Words are everywhere. We are constantly bombarded with messages, promotions, updates, advertisements and campaigns, and the majority of it will add very little value to our lives. Despite my efforts to subscribe only to useful newsletters, I can easily receive over 50 automated emails a day. The value of the word– written and spoken– is decreasing. I call it verbal inflation.
And as those voices clamor for our attention, we wrestle with our own need to be heard. Words gush out of us when we’re tired, frustrated, passionate, contemplative or even confused.
So how do we reconcile our need for verbal expression with the fact that everyone– including ourselves– experiences a verbal overload on a regular basis? How do we become powerful speakers (or writers) whose words actually matter?
Authenticity doesn’t always cut it
Genuine authenticity comes straight from the heart: it’s raw, vulnerable, insightful, and ultimately redemptive. But the “authenticity” that so often comes with the overshare, the rant or the recalcitrant refusal to change is truly the worst kind of expression.
If we seek to wield power with our words, we must think about their impact before those words are spoken. It’s easy to provoke a reaction with dramatic claims and trendy clamor at first. But recall the boy who cried wolf. In the original story, the villagers were so sick of his false alarms that they ignored his one true alarm, and he gets eaten by the wolf.
We, too, can be overrun by our worthless words if we don’t hold ourselves to a high standard. Do you want to be heard and believed? Then read on!
5 Secrets to Powerful Speech: THINK
Have you ever said (or written) something that you immediately regretted? I have, too– it seems a part of the human condition. So how can we minimize those instances?
I recently came across a brilliant acronym that I would like to expound upon. Unfortunately I don’t know the original author of this acronym, but s/he exposed the secret to powerful speech.
The following five questions are the ones to ask yourself before speaking or writing (or in any other way, expressing). They are so simple, and yet if we filtered everything we said in a day through these standards, many of us probably should have remained mute. It’s painful to realize that so much of what is written or spoken is junk; the good news is that, the less junk we put out there, the more likely people will listen to what we do say.
T: Is it true?
A basic rule-of-thumb to avoid the boy-who-cried-wolf situation is to avoid lying– especially the kind used simply to get attention. Perhaps you would never consider literally crying wolf (or perhaps yelling “Fire!” in a crowded room), but you do find yourself exaggerating the truth for dramatic effect.
There’s nothing wrong with a little embellishment for entertainment value, but a powerful speaker is one who knows how to use emphasis to the benefit of the listener. Speak what is true.
H: Is it helpful?
There are so many proven facts out there that just aren’t very helpful. Speaking powerfully requires the discernment to disseminate the truths that are helpful in the moment.

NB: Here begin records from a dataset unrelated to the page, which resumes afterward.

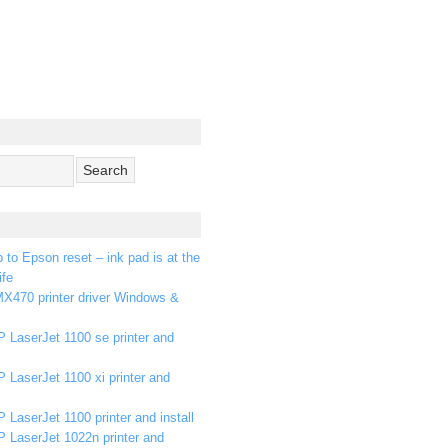
p to Epson reset – ink pad is at the
ife
X470 printer driver Windows &
 LaserJet 1100 se printer and
 LaserJet 1100 xi printer and
 LaserJet 1100 printer and install
P LaserJet 1022n printer and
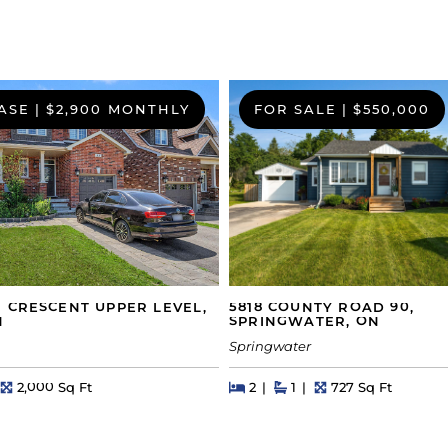
ASE
|
$2,900 MONTHLY
FOR SALE
|
$550,000
5818 COUNTY ROAD 90,
 CRESCENT UPPER LEVEL,
SPRINGWATER, ON
N
Springwater
Beds
Beds
Baths
Square Feet
hs
Square Feet
2
1
727 Sq Ft
2,000 Sq Ft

The most difficult aspect of this question is that you can’t be helpful if your goal is simply to win an argument or save your pride. In order to be helpful, you have to recognize need in the situation.
I: Is it informed?
We love to speculate, don’t we? We skim a brief article and suddenly we’re experts. We see a snapshot of a place we’ve never been to, and suddenly we’re describing it with authority.
One of the greatest things about speaking powerfully is actually taking the time to understand the subject. Those of us who received a liberal arts education often have the skills to “fly by the seat of our pants” when it comes to a discussion. But soon that house of cards will collapse, and more often than not, we’re only basing our opinions on a hunch. Better to be informed, or to admit you don’t know, if you hope to gain trust and respect from your listeners.
N: Is it necessary?
Again, we must assess and understand the need for something to be said before we say it. Sometimes under the guise of “just trying to help,” we spin webs of frivolity around a dire situation in need of anything but.
Wouldn’t you like to be the person in the room who says what actually needs to be said? Me, too.
K: Is it kind?
The ultimate test of your goodwill: given that your words are true, helpful, informed, and necessary, can you say that they are kind?
Kindness is a very difficult word to define, but we all know what it means because we’ve experienced it. Sometimes kindness means unveiling a difficult reality so that it can be addressed. Other times it means clothing those words with gentleness and compassion. After all, gentleness is the most powerful weapon we have for effecting change.
The bottom line: you’re capable of powerful speech.
Everyone is capable, but not everyone puts their words to the test. Whether you desire to write a beloved blog, to bring value and depth to your relationships, or to advocate in a compelling manner for something you care about, these five questions are absolutely necessary.
In this endless sea of words we now know as the twenty-first century– where anyone can text, tweet, email, or post– people are looking for value. Seek it. Find it. Deliver it.